Data extract Start Marker

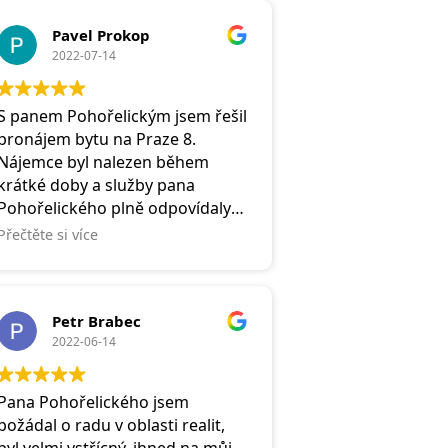
Za mne je to makléř, který stojí
Pavel Prokop
korektně na obou stranách
2022-07-14
(prodávajícího a kupujícího)!!
Takových je málo.Spousta jeho
konkurentů stojí jen na straně
S panem Pohořelickým jsem řešil
prodávajícího? Což je za mne
pronájem bytu na Praze 8.
špatně..
Nájemce byl nalezen během
S pozdravem,RP
krátké doby a služby pana
Pohořelického plně odpovídaly
mottu Remaxu - Realitní služby,
Přečtěte si více
jaké si přejete.
Petr Brabec
2022-06-14
Pana Pohořelického jsem
požádal o radu v oblasti realit,
byl velmi vstřícný, ihned na můj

Data extract End Marker

• **What to work on**: When the word "stojí" appears in a line of the data, that line is counted; report the number only.

• **Task output**: 2